━━━━━ Information supplied

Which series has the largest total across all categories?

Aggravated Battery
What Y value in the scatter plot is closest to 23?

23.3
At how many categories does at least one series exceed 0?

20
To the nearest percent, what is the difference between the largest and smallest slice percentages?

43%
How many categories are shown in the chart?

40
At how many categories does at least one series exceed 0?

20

━━━━━━━━━━
━━━━━ Information supplied

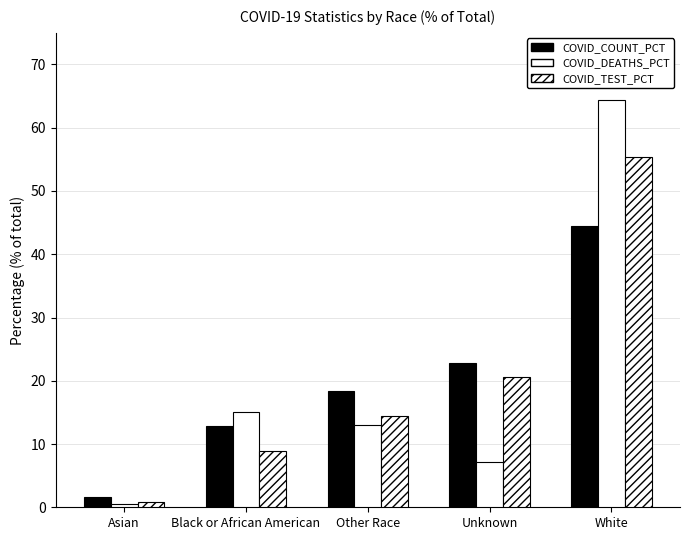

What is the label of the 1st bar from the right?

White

━━━━━━━━━━

## [Work required]
Return every line of the records above that contains the word "categories".

## [Solution for this problem]
Which series has the largest total across all categories?
At how many categories does at least one series exceed 0?
How many categories are shown in the chart?
At how many categories does at least one series exceed 0?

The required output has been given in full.